> [BLOC DE TEXTE]

◆ ◆ ◆ ◆ ◆

Sur les bancs de l’université, aux côtés de Maria, on ne compte alors que 2% d’étudiantes.
Sur sa fiche d’inscription à l’Université, Maria francise son prénom et devient Marie. Studieuse et assez démunie financièrement, elle travaille continuellement pour se remettre à niveau.
Non confiante en ses acquis scientifiques, elle choisit de ne pas passer sa licence à l’été 1892 mais de refaire une première année.
Cela lui permet d’être reçue première à la licence de Physique en juillet 1893. L’année suivante, elle passe la licence de Mathématiques et est reçue troisième.
Rencontre avec Pierre Curie
Marie Sklodowska a un mentor : Gabriel Lippmann (1945-1921), professeur à la Sorbonne. Dans son laboratoire, elle entreprend une étude sur « les propriétés magnétiques de certains aciers » pour le compte de la Société d’Encouragement pour l’Industrie Nationale, étude pour laquelle elle a reçu une bourse. C’est cependant un domaine qu’elle connait assez mal. Pour l’aider, on lui présente l’un des spécialistes français du magnétisme, Pierre Curie.

◆ ◆ ◆ ◆ ◆

> [MATÉRIEL FOURNI]
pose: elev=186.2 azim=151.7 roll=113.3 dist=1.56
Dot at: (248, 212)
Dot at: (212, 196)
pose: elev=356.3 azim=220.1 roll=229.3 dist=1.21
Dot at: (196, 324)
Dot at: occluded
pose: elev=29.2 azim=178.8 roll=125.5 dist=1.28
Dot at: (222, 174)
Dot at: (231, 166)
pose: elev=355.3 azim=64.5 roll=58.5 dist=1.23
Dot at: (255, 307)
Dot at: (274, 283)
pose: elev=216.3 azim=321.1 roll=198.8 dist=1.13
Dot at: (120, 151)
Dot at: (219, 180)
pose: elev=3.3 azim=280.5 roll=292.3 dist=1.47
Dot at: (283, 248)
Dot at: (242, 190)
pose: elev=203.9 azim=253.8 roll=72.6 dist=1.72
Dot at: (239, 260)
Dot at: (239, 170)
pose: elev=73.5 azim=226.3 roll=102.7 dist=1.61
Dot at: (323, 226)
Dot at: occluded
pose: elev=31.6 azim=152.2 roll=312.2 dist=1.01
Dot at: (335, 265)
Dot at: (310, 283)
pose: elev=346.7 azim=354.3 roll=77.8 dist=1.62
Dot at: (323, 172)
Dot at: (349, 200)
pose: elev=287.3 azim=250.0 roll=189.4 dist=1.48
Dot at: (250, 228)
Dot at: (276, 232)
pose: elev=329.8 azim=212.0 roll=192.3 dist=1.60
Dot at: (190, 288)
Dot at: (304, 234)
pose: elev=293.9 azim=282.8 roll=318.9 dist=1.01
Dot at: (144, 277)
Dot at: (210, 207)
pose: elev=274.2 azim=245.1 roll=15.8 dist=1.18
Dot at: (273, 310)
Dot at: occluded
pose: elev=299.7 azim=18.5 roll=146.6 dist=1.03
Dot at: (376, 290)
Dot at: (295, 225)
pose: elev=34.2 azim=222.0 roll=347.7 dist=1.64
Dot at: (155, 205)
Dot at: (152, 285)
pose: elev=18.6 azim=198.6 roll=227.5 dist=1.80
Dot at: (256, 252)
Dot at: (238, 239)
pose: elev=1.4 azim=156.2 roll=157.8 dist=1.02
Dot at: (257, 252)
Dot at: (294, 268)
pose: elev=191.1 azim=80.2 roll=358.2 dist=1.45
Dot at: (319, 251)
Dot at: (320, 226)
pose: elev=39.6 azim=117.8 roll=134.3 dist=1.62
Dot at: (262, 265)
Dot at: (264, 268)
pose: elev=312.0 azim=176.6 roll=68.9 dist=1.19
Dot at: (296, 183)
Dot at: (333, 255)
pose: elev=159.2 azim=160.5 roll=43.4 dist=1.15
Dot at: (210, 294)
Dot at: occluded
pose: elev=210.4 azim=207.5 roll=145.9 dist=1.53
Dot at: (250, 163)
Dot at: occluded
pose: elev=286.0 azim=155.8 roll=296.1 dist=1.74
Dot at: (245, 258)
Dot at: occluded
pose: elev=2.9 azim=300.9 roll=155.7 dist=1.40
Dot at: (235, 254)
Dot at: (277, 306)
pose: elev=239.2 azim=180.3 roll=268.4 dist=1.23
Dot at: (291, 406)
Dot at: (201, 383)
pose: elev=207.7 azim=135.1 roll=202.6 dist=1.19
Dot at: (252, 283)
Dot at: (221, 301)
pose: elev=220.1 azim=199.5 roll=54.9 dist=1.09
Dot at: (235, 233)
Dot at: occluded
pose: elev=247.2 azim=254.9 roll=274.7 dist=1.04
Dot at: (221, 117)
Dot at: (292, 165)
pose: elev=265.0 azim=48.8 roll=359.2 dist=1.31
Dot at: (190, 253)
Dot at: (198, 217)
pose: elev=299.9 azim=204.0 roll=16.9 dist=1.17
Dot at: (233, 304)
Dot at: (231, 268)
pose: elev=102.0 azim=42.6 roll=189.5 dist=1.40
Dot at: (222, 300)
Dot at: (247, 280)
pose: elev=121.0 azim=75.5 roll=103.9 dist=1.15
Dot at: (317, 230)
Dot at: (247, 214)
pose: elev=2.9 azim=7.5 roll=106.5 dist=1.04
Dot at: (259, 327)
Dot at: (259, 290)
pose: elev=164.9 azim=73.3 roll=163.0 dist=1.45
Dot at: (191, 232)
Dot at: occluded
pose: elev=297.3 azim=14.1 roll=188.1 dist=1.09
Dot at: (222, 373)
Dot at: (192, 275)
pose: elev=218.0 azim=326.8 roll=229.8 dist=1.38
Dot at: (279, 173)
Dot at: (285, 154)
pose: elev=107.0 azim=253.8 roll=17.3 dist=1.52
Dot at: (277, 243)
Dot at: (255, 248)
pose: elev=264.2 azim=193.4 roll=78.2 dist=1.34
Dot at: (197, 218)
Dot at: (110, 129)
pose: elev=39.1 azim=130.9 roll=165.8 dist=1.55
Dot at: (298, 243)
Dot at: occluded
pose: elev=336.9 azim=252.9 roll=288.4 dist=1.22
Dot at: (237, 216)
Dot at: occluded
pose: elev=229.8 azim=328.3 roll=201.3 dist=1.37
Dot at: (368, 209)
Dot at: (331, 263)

◆ ◆ ◆ ◆ ◆

> [LISTE DES TÂCHES]
1. Réécrivez sous forme de liste le paragraphe du bloc de texte qui commence par « Sur sa fiche d'inscription », en conservant ses faits principaux.
2. Traduisez en anglais cette phrase du bloc de texte : « Sur les bancs de l'université, aux côtés de Maria, on ne compte alors que 2% d'étudiantes. »
3. Recopiez le passage du bloc de texte qui commence par « Rencontre avec Pierre » et se termine par « magnétisme, Pierre Curie. ».
Les enregistrements n'ont aucun rôle ici.

> [RÉPONSES AUX TÂCHES]
1.
- À son inscription à l'Université, Maria francise son prénom en Marie.
- Studieuse et peu aisée financièrement, elle travaille sans cesse pour se remettre à niveau.

2. At the university, alongside Maria, women made up only 2% of the students at the time.

3.
Rencontre avec Pierre Curie
Marie Sklodowska a un mentor : Gabriel Lippmann (1945-1921), professeur à la Sorbonne. Dans son laboratoire, elle entreprend une étude sur « les propriétés magnétiques de certains aciers » pour le compte de la Société d’Encouragement pour l’Industrie Nationale, étude pour laquelle elle a reçu une bourse. C’est cependant un domaine qu’elle connait assez mal. Pour l’aider, on lui présente l’un des spécialistes français du magnétisme, Pierre Curie.